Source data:
########################################

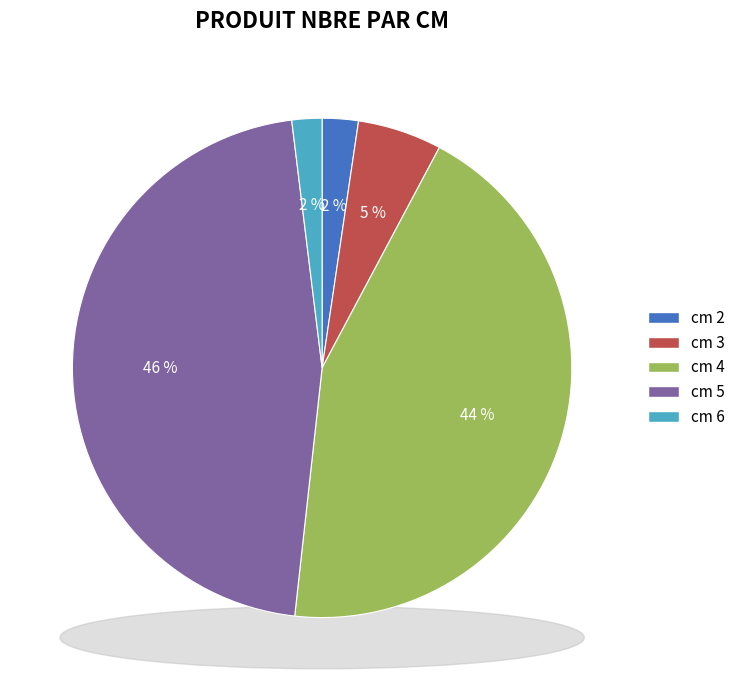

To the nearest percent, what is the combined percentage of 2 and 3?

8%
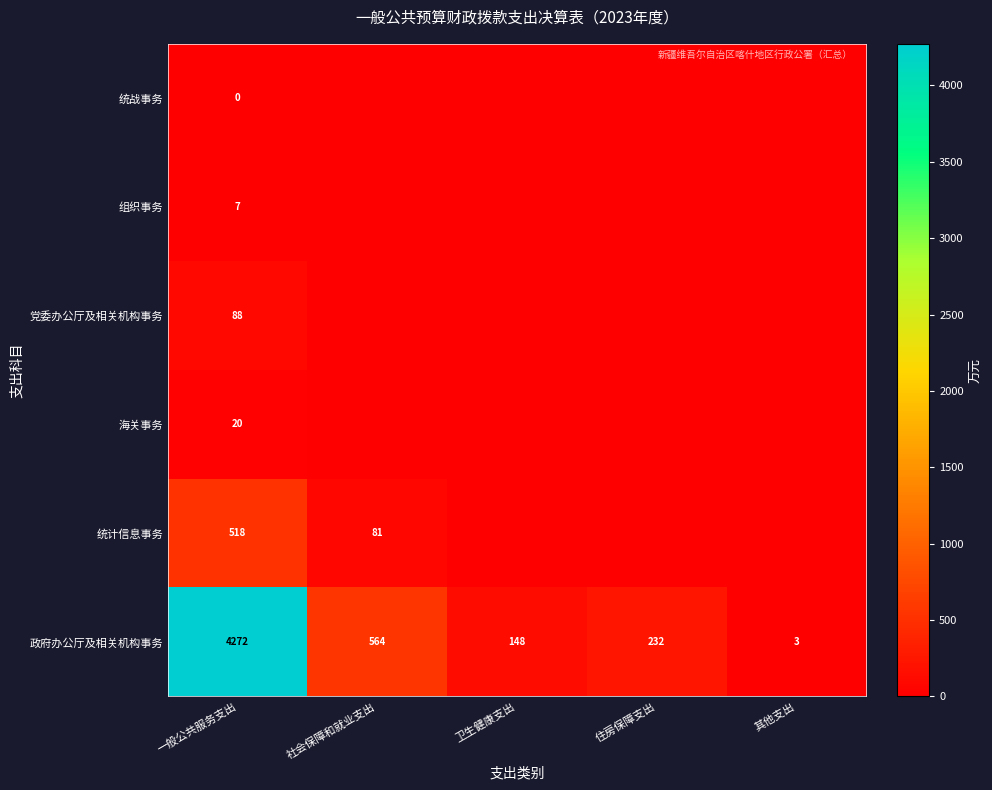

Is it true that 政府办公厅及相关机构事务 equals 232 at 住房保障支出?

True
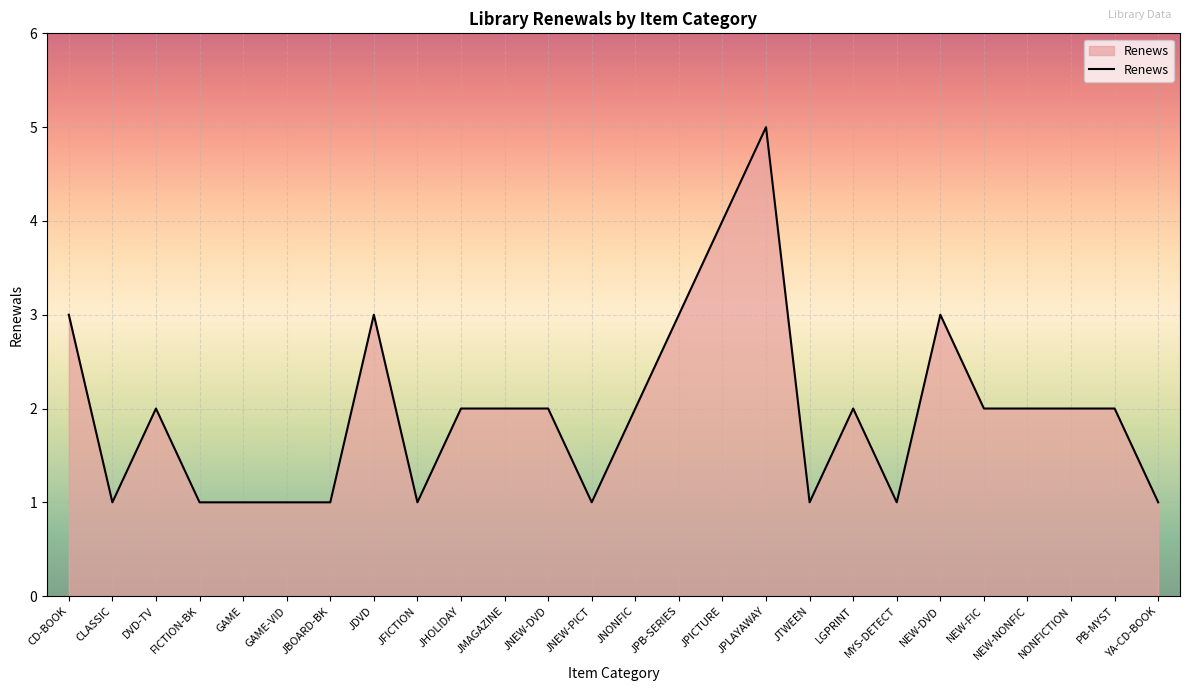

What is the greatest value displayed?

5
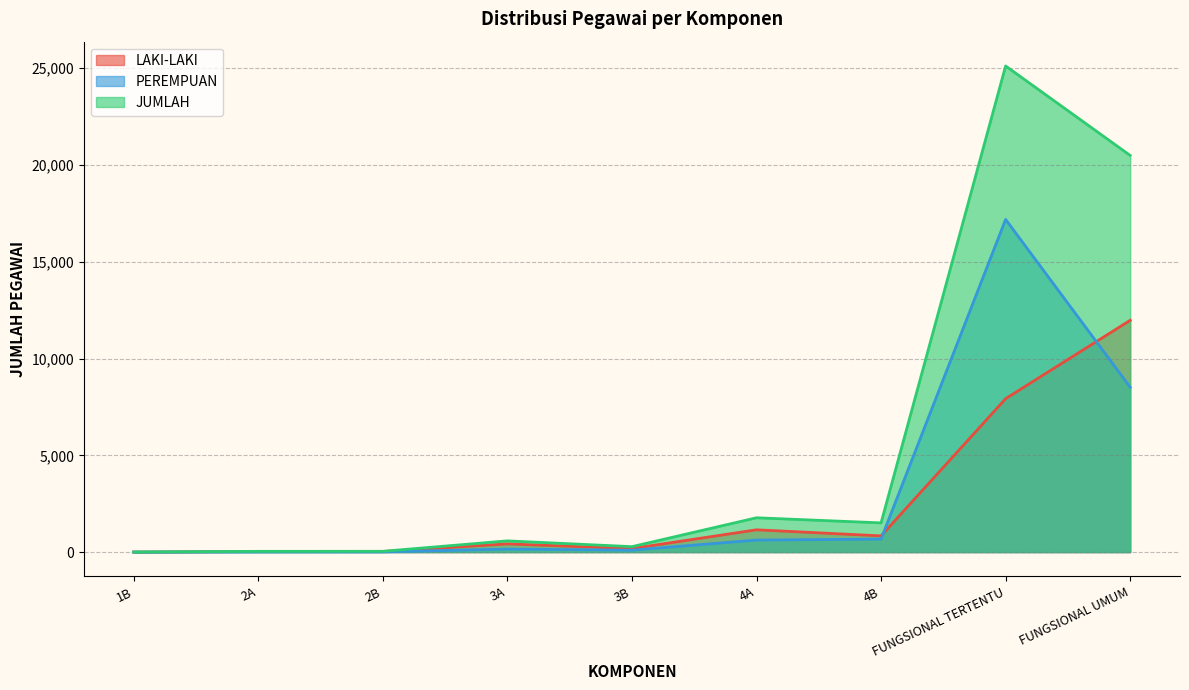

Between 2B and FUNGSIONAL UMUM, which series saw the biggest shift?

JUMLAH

########################################

_WHAT THE TASK ASKS_. Please reproduce every line of the records above word for word, leaving out the pictures.

_SOLUTION TO THIS PROBLEM_.
To the nearest percent, what is the combined percentage of 2 and 3?

8%

Is it true that 政府办公厅及相关机构事务 equals 232 at 住房保障支出?

True

What is the greatest value displayed?

5

Between 2B and FUNGSIONAL UMUM, which series saw the biggest shift?

JUMLAH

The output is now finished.